The method getElementById wasn't even part of DOM Level 1. However, the earlier DOM Level 0 allowed direct access to most elements on the page:

https://docstore.mik.ua/orelly/webprog/dhtml/ch02_04.htm

As you can see, browsers like Netscape 6 and MSIE 5 continued to support the old convention, even after getElementById was adopted as a "standard"

The earliest DHTML capable browsers like Netscape Navigator and MSIE frequently pushed their own DOM specs into the marketplace. So you ended up with a lot of bad design decisions which ultimately became standardized by virtue of "that's how it was done before".

https://www.quirksmode.org/js/dom0.html

For reasons of backward compatibility the more advanced browsers, even those who support the Level 1 DOM, still also support the old, faithful Level 0 DOM. Not supporting it would mean that the most common scripts suddenly wouldn't work any more. So even though the Level 0 DOM doesn't entirely fit into the new DOM concepts, browsers will continue to support it.

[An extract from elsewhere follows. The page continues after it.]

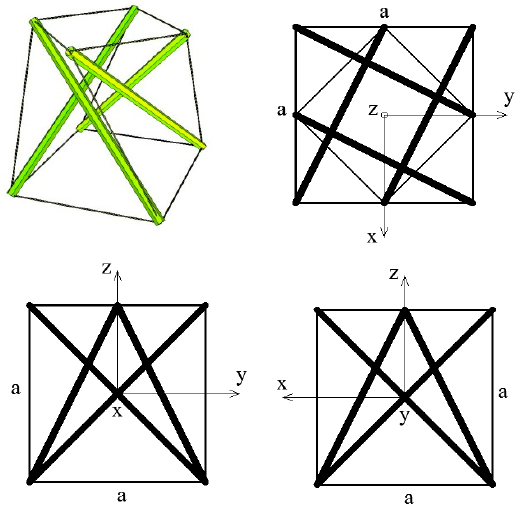
Figure 1. Geometry of a unit cell—a 4-strut simplex module—axonometry and three views.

When Netscape introduced Level 0 DOM, it was likely assumed that Web-based applications would never amount to more than auto-filling a few form fields and moving some images around the screen. So there was no concern about polluting the global window object with a handful of element IDs.

Obviously that solution didn't scale well at all. But we're stuck with this archaic Level 0 DOM convention just so as not to break legacy Javascript code.